One or more embodiments of the present invention may be implemented with one or more computer readable media, wherein each medium may be configured to include thereon data or computer executable instructions for manipulating data. The computer executable instructions include data structures, objects, programs, routines, or other program modules that may be accessed by a processing system, such as one associated with a general-purpose computer, processor, electronic circuit, or module capable of performing various different functions or one associated with a special-purpose computer capable of performing a limited number of functions. Computer executable instructions cause the processing system to perform a particular function or group of functions and are examples of program code means for implementing steps for methods disclosed herein. Furthermore, a particular sequence of the executable instructions provides an example of corresponding acts that may be used to implement such steps. Examples of computer readable media include random-access memory (“RAM”), read-only memory (“ROM”), programmable read-only memory (“PROM”), erasable programmable read-only memory (“EPROM”), electrically erasable programmable read-only memory (“EEPROM”), compact disk read-only memory (“CD-ROM”), or any other device or component that is capable of providing data or executable instructions that may be accessed by a processing system. Examples of mass storage devices incorporating computer readable media include hard disk drives, magnetic disk drives, tape drives, optical disk drives, and solid state memory chips, for example. The term processor as used herein refers to a number of processing devices including electronic circuits such as personal computing devices, servers, general purpose computers, special purpose computers, application-specific integrated circuit (ASIC), and digital/analog circuits with discrete components, for example.

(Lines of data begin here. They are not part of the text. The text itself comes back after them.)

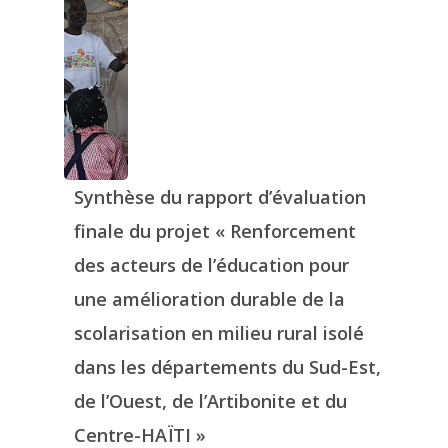
Synthèse du rapport d’évaluation
finale du projet « Renforcement
des acteurs de l’éducation pour
une amélioration durable de la
scolarisation en milieu rural isolé
dans les départements du Sud-Est,
de l’Ouest, de l’Artibonite et du
Centre-HAÏTI »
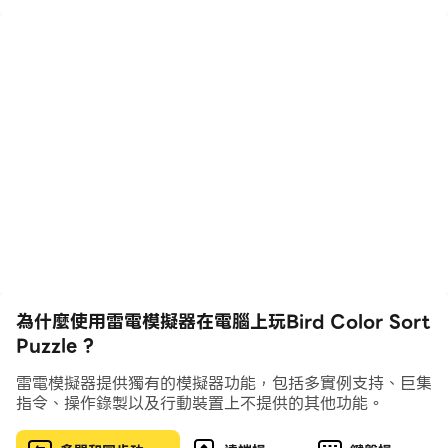
為什麼使用雷電模擬器在電腦上玩Bird Color Sort
Puzzle ?
雷電模擬器提供獨有的模擬器功能，包括多實例支持、巨集
指令、操作錄製以及行動裝置上不提供的其他功能。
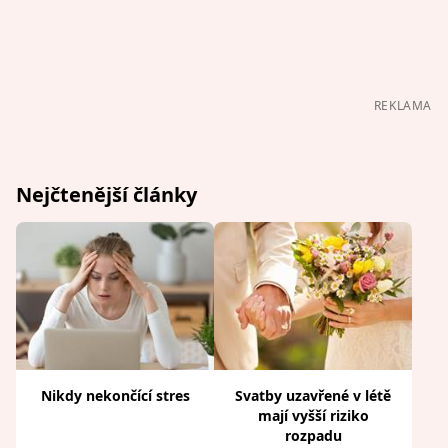
REKLAMA
Nejčtenější články
Nikdy nekončící stres
Svatby uzavřené v létě
mají vyšší riziko
rozpadu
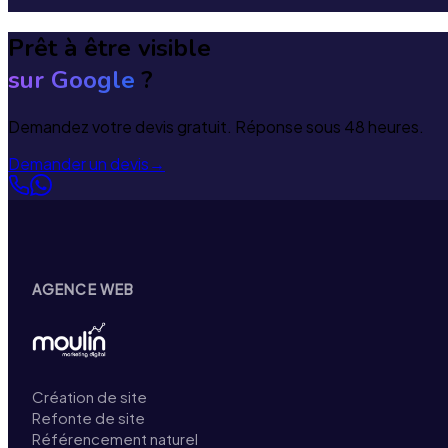
Prêt à être visible
sur Google
?
Demandez votre devis gratuit. Réponse sous 48 heures.
Demander un devis
→
AGENCE WEB
Création de site
Refonte de site
Référencement naturel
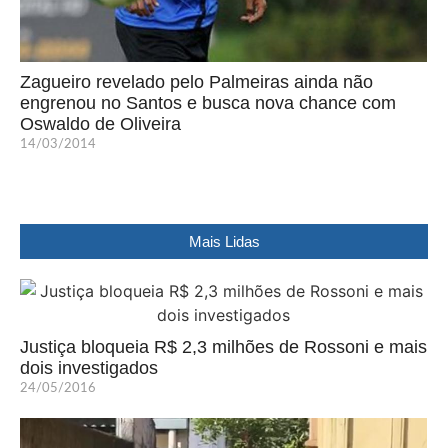
Zagueiro revelado pelo Palmeiras ainda não
engrenou no Santos e busca nova chance com
Oswaldo de Oliveira
14/03/2014
Mais Lidas
Justiça bloqueia R$ 2,3 milhões de Rossoni e mais
dois investigados
24/05/2016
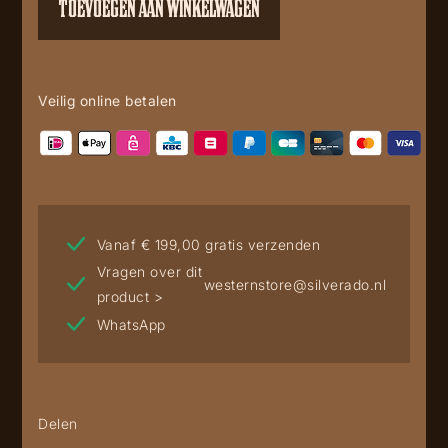
TOEVOEGEN AAN WINKELWAGEN
Veilig online betalen
Vanaf € 199,00 gratis verzenden
Vragen over dit
westernstore@silverado.nl
product >
WhatsApp
Delen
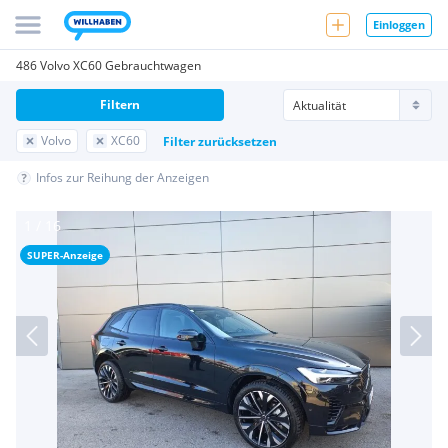
Einloggen
486 Volvo XC60 Gebrauchtwagen
Filtern
Volvo
XC60
Filter zurücksetzen
Infos zur Reihung der Anzeigen
SUPER-Anzeige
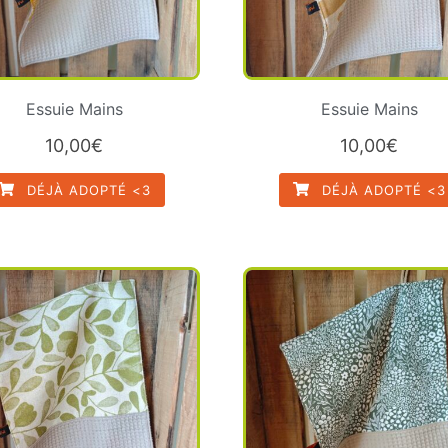
Essuie Mains
Essuie Mains
10,00
€
10,00
€
DÉJÀ ADOPTÉ <3
DÉJÀ ADOPTÉ <3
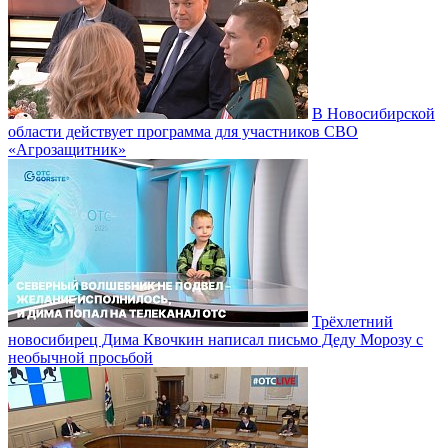
В Новосибирской
области действует программа для участников СВО
«Агрозащитник»
Трёхлетний
новосибирец Дима Квочкин написал письмо Деду Морозу с
необычной просьбой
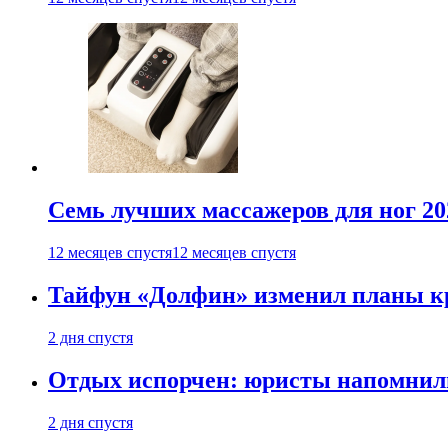
Семь лучших массажеров для ног 20
12 месяцев спустя
12 месяцев спустя
Тайфун «Долфин» изменил планы к
2 дня спустя
Отдых испорчен: юристы напомнили 
2 дня спустя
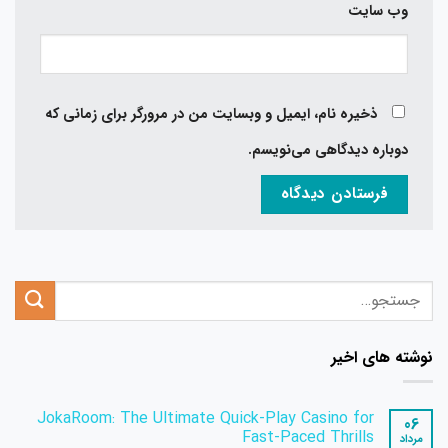
وب‌ سایت
ذخیره نام، ایمیل و وبسایت من در مرورگر برای زمانی که
دوباره دیدگاهی می‌نویسم.
نوشته های اخیر
JokaRoom: The Ultimate Quick‑Play Casino for
06
Fast‑Paced Thrills
مرداد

Although the description above contains many specifications, these should not be construed as limiting the scope of the invention but as merely providing illustrations of some of the presently preferred embodiments of this invention.

Therefore, the invention has been disclosed by way of example and not limitation, and reference should be made to the following claims to determine the scope of the present invention.

Claims

We claim:

1. A text-to-singing system comprising:

a singing template comprising lyrics of a song, and template timing associated with the song;

a text-to-speech system configured to generate:

a) a plurality of phonemes from the lyrics,

b) phonetic timing for each of the plurality of phonemes, and

c) acoustic features for each of the plurality of phonemes;

a phonetic alignment module configured to temporally align the acoustic features to match the template timing, for each of the plurality of phonemes;

a dynamic time warping module configured to elongate phonemes associated sections of vowels;

a vocalic timbre interpolator configured to generate a plurality of Mel-generalized cepstrum (MGC) for a plurality of phonemes from a singing voice;

an acoustic feature module configured, for a plurality of phonemes, to:

a) generate a plurality of MGC for the plurality of phonemes from the lyrics; and

b) generate a hybrid MGC comprising:

i) a plurality of MGC from the lyrics, and

ii) a plurality of MGC from the singing voice; and

a waveform generator configured to generate a waveform with the hybrid MGC.

2. The text-to-singing system of claim 1, wherein the plurality of MGC from the lyrics comprise low-order MGC, and the plurality of MGC from the singing voice comprise high-order MGC.

3. The text-to-singing system of claim 2, wherein plurality of MGC from the lyrics comprising low-order MGC comprise about 30 MGC.

4. The text-to-singing system of claim 1, wherein the vocalic timbre interpolator is configured to generate a plurality of Mel-generalized cepstrum (MGC) for a plurality of phonemes via interpolation of a plurality of singing voice exemplars.

5. The text-to-singing system of claim 1, further comprising a filter configured to smooth transitions between vowel and non-vowel segments.